Given records:
= = = = =

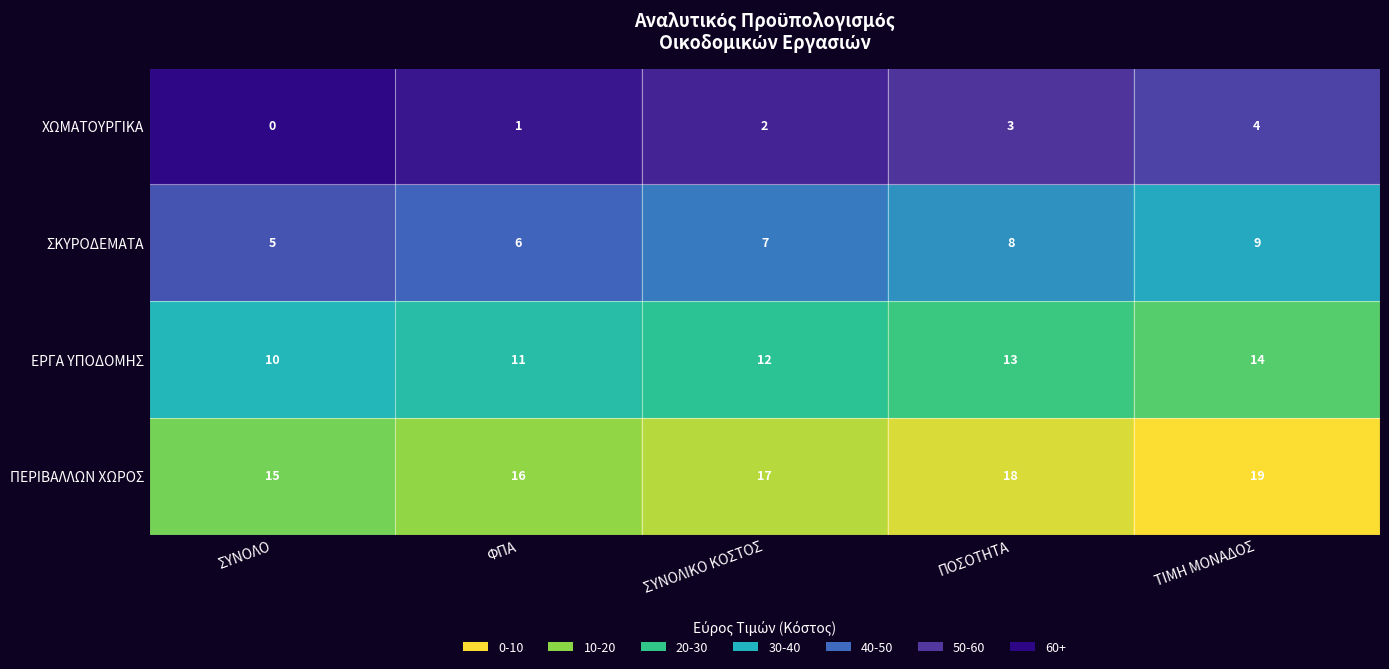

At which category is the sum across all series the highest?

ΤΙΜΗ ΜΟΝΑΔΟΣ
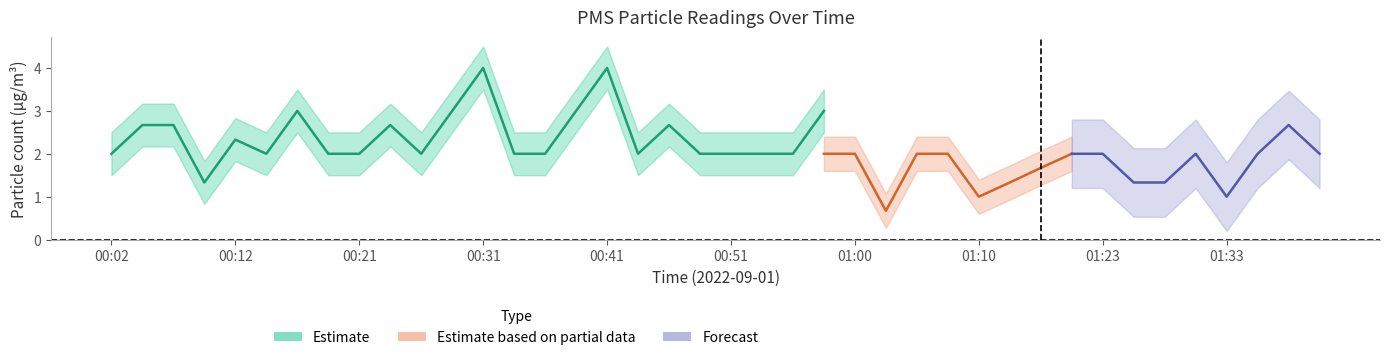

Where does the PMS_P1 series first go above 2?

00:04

= = = = =

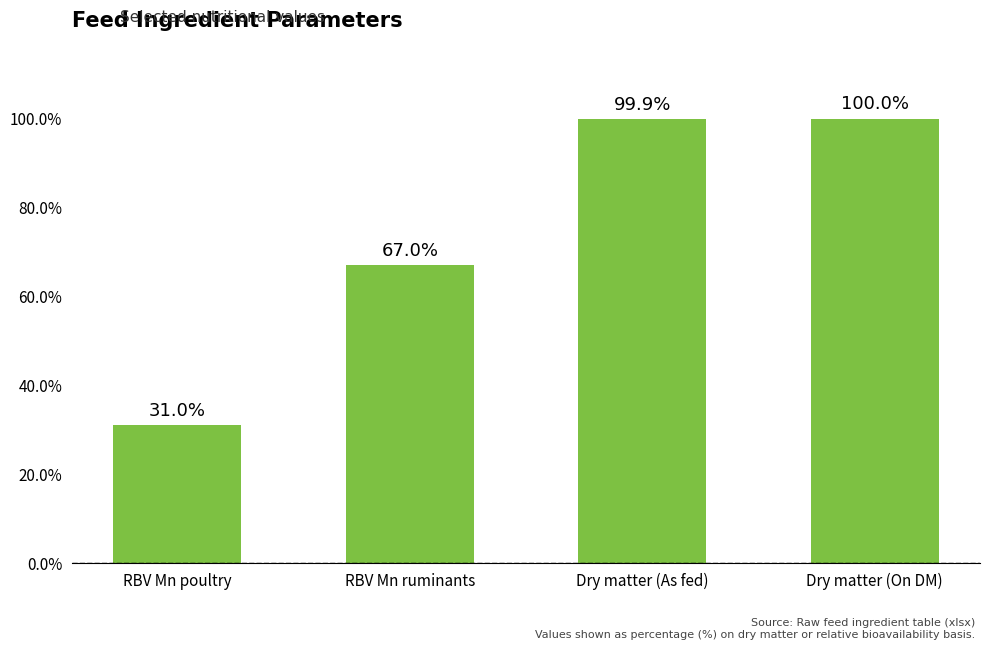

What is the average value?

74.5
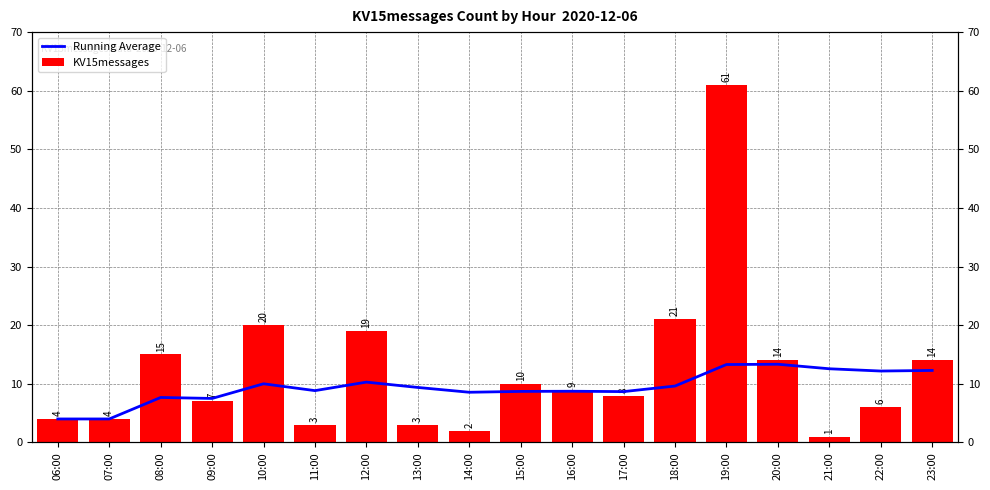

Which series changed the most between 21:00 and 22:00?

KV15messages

= = = = =

Please pick out every line in the listing above that contains the string "series", and copy each one. Case counts.

Solution below:
At which category is the sum across all series the highest?
Where does the PMS_P1 series first go above 2?
Which series changed the most between 21:00 and 22:00?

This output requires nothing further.